I had a situation occur that has me thinking about the nuanced difference between “permission” and “consent.” Consent, of course, is a complex, complicated concept that roughly comes down to an understanding of limits, boundaries, and activities that people mutually agree to engage in together. Of course it’s more complicated than that, but the focus of this isn’t about defining consent, so I’m going with a rough, blanket idea for now.
But permission feels like something else. Permission- asking permission- feels like a request to do something that is already within the bounds of consent. For example, in a dynamic in which someone must ask before they cum, both parties have already consented to a D/s dynamic in which one person has control over the orgasms of another, but inside of that dynamic, the person must then ask for permission each time they want to get off.
Permission feels like a much more intimate exchange than consent. It feels like power and control. “May I…(do this thing that we have already agreed to within the parameters of consent)” feels like a much different beast than negotiating out consent and limits and boundaries in general (or even within a specific scene). Because you have to have consent to ask permission. It needs to be within the parameters of the dynamic or scene to introduce the idea of asking permission.
So what does any of this have to do with fearplay? It occurs to me that I’m sometimes lackluster in tackling the things I am afraid of because I genuinely like the feeling of being afraid. A part of me doesn’t want it to get easier to ask for what I want because a part of the thrill is the churning feeling of humiliation and shame and terror.
In thinking about this, though, I realized that, while I may have someone’s consent to play with my own internal sense of fear, I may or may not have their permission to. Which is to say, sometimes, it’s ok that I’m scared of something and want to explore that sense of fear, but sometimes, that might not be ok. Because allowing myself to sink into fear automatically creates the same kinds of power dynamics as asking permission to come, for example. And maybe the person I’m with isn’t in a place to want to have that kind of control or power.
So I’m trying to figure out how to renegotiate my relationship with fearplay because it needs to be something that I actively choose to engage with, rather than a default place I go to. Because I like being afraid. I like the threats, the insinuations, the shaking terror and pushing through it. And I like giving up control (hi there, control freak talking. Losing control is terrifying. See: fearplay). I like the commands to do something because someone asked me to. I like the pleasure of the humiliation of trying to take a picture of whatever thing I was instructed to do. The anxiety that maybe I’m not doing it right. The ways it feels like reciprocated and mutual desire (you want me, and you show me you want me by directing me to do a thing that I do solely because you asked me to).
(This is also one of those theoretical desire things, since I don’t think I’ve actually had a relationship in which this has been a thing that has actually happened. So there’s that, too.)

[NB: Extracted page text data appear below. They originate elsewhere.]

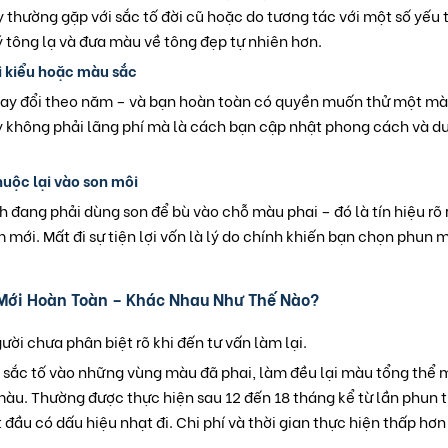
y thường gặp với sắc tố đời cũ hoặc do tương tác với một số yếu
ý tông lạ và đưa màu về tông đẹp tự nhiên hơn.
i kiểu hoặc màu sắc
ay đổi theo năm – và bạn hoàn toàn có quyền muốn thử một mà
 không phải lãng phí mà là cách bạn cập nhật phong cách và duy t
huộc lại vào son môi
 đang phải dùng son để bù vào chỗ màu phai – đó là tín hiệu rõ
 mới. Mất đi sự tiện lợi vốn là lý do chính khiến bạn chọn phun m
Mới Hoàn Toàn – Khác Nhau Như Thế Nào?
ười chưa phân biệt rõ khi đến tư vấn làm lại.
 sắc tố vào những vùng màu đã phai, làm đều lại màu tổng thể 
àu. Thường được thực hiện sau 12 đến 18 tháng kể từ lần phun 
 đầu có dấu hiệu nhạt đi. Chi phí và thời gian thực hiện thấp hơ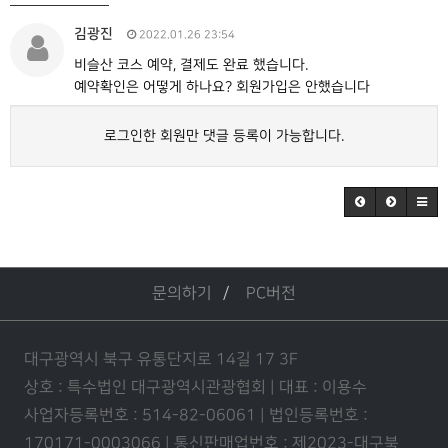
김광진
2022.01.26 23:54
비슬산 코스 예약, 결제도 완료 했습니다.
예약확인은 어떻게 하나요? 회원가입은 안했습니다
로그인한 회원만 댓글 등록이 가능합니다.
문의하기
PC버전
대구광역시 북구 유통단지로 14길 17 3F
상호 : 특수법인 대구광역시관광협회 | 대표 : 이용수
사업자등록번호 : 514-82-06061 | 법인등록번호 :
170171-0003066 | 통신판매업번호 : 제2023-대구북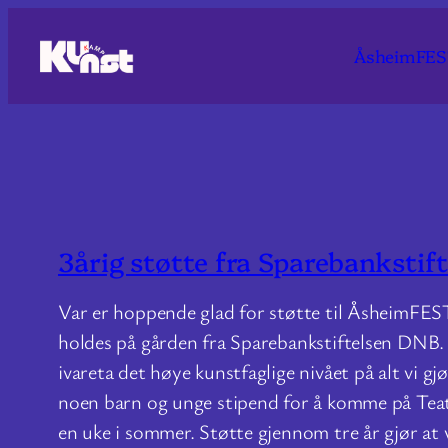
Hopp
til
ÅsheimFE
innhold
3årig støtte fra Sparebankstif
Var er hoppende glad for støtte til ÅsheimFE
holdes på gården fra Sparebankstiftelsen DNB. 
ivareta det høye kunstfaglige nivået på alt vi gjør
noen barn og unge stipend for å komme på Tea
en uke i sommer. Støtte gjennom tre år gjør at 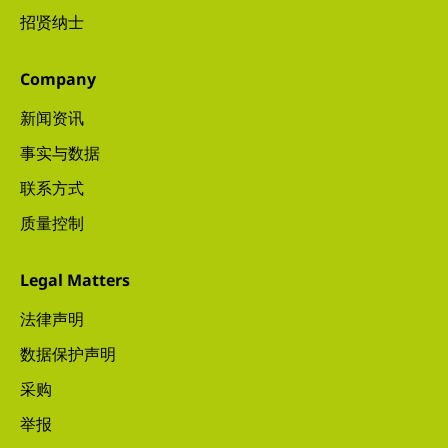
招贤纳士
Company
新闻资讯
事实与数据
联系方式
质量控制
Legal Matters
法律声明
数据保护声明
采购
举报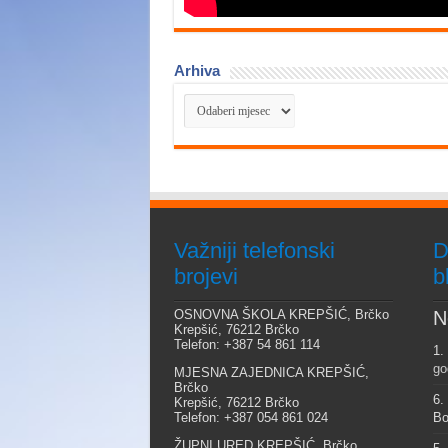
Arhiva
Arhiva
Važniji telefonski
D
brojevi
b
OSNOVNA ŠKOLA KREPŠIĆ, Brčko
N
Krepšić, 76212 Brčko
Telefon: +387 54 861 114
1.
go
MJESNA ZAJEDNICA KREPŠIĆ,
Brčko
6.
Krepšić, 76212 Brčko
Telefon: +387 054 861 024
Bo
ŽUPNI URED KREPŠIĆ, Brčko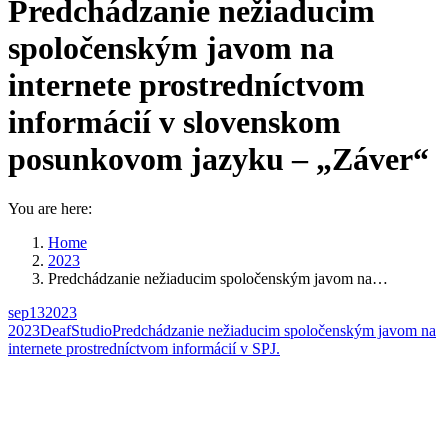
Predchádzanie nežiaducim
spoločenským javom na
internete prostredníctvom
informácií v slovenskom
posunkovom jazyku – „Záver“
You are here:
Home
2023
Predchádzanie nežiaducim spoločenským javom na…
sep
13
2023
2023
DeafStudio
Predchádzanie nežiaducim spoločenským javom na
internete prostredníctvom informácií v SPJ.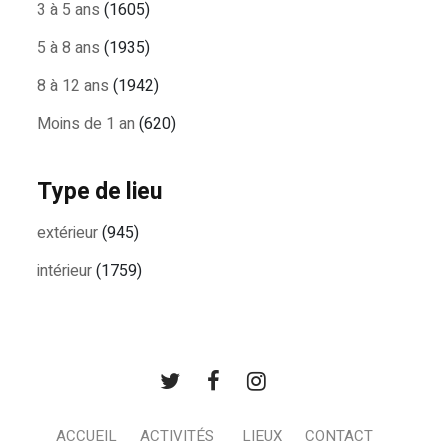
3 à 5 ans
(1605)
5 à 8 ans
(1935)
8 à 12 ans
(1942)
Moins de 1 an
(620)
Type de lieu
extérieur
(945)
intérieur
(1759)
ACCUEIL
ACTIVITÉS
LIEUX
CONTACT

Also, I like using people as fucktoys and watching them struggle in rope. I like cathartic impact and the struggle of good rough body play and the way a good knife feels in my hand when it’s moving across someone else’s skin. I like the idea of telling someone to do something, just for me, just because I asked them to. I like the idea of turning someone on at inconvenient moments, like during meetings at work or while we’re out to dinner. I’m a switch. I want to give up control, but only sometimes. I want to sink into fear, but only sometimes. I want to be told what to do, but only sometimes. And when I’ve created this link in my head between arousal and fear, it becomes the easy place to default to, and I dislike the one-sidedness of that.
Because when I want to top, and wanting is connected with fear, and fearplay is a place I like to go, things get tricky. My instincts are versatile; my reactions aren’t always. I need to get a little better at swallowing fear (or not letting my head get into a place) so that I can play with fear when I- or we- choose to, and not as a default brain setting.
All of this being said, I also need to think about how I negotiate fearplay a little better. It’s all well and good for something to cause a fear response and to choose to play around with that internally, but if I don’t communicate that to the other person, then it feels a little unreasonable for me to expect them to know/understand/care for me in that state (unless that’s an ongoing, set dynamic, which I have exactly zero of). So it feels like two separate questions: do I have your consent to play around with fear in my head (in general, with the understanding that you may or may not know that’s happening and I don’t expect any care around it unless it’s discussed beforehand), and do I have your permission to play around with fear (in this moment, or this scene, right now, are you ok with that level of control and power)?
The distinction feels small, but I think it matters. Because the things that scare me are specific and a little strange and easier to trigger than you might think. And I want to find more ways of playing with fear and control and power responsibly. Because I want to find ways to create space for permission within the consent models I work with. Because I like giving up control, but only in spaces where someone else wants to pick it up.